Required work -> Up to and including the line with "middle pip: (159, 93)", copy the records below exactly from their first line.
---- Source information
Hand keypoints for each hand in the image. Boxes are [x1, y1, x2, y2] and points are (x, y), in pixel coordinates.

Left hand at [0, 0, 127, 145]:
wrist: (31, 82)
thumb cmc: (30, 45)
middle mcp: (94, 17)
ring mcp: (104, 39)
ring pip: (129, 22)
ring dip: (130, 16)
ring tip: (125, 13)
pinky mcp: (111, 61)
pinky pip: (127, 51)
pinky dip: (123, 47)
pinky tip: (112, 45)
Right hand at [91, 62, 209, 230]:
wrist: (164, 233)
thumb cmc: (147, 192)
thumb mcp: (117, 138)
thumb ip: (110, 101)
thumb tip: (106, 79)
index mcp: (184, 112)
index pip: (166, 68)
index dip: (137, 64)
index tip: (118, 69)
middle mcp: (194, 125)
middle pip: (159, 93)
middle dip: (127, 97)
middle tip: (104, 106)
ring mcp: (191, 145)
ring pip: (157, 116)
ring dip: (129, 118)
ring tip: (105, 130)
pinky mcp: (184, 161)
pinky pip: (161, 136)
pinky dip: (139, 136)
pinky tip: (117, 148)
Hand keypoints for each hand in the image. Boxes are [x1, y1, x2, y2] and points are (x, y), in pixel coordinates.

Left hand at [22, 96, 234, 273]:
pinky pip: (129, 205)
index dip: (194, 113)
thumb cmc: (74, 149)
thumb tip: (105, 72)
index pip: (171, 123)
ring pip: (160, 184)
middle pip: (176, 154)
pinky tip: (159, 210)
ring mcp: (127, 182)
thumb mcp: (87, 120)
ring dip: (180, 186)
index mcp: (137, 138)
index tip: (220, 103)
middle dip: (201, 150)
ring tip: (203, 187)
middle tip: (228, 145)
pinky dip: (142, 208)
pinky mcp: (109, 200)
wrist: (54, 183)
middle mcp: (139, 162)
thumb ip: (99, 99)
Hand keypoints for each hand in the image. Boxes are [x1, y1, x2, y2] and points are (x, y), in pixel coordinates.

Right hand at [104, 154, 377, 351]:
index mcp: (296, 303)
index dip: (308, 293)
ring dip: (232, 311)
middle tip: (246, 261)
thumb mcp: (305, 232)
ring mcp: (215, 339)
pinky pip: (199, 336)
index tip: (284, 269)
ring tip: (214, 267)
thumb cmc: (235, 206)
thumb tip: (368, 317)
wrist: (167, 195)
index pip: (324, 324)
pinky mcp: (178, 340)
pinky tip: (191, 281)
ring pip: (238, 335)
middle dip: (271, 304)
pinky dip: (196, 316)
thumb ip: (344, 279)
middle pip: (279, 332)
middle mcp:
--------
Result of this task ->
Hand keypoints for each hand in the image. Boxes are [x1, y1, x2, y2] and points are (x, y), in pixel coordinates.

Left hand at [0, 0, 127, 145]:
wrist: (31, 82)
thumb cmc: (30, 45)
middle mcp: (94, 17)
ring mcp: (104, 39)
ring pip: (129, 22)
ring dip: (130, 16)
ring tip: (125, 13)
pinky mcp: (111, 61)
pinky pip: (127, 51)
pinky dip: (123, 47)
pinky tip: (112, 45)
Right hand at [91, 62, 209, 230]:
wrist: (164, 233)
thumb cmc: (147, 192)
thumb mcp: (117, 138)
thumb ip: (110, 101)
thumb tip: (106, 79)
index mcp: (184, 112)
index pip: (166, 68)
index dip: (137, 64)
index tip: (118, 69)
middle mcp: (194, 125)
middle pip: (159, 93)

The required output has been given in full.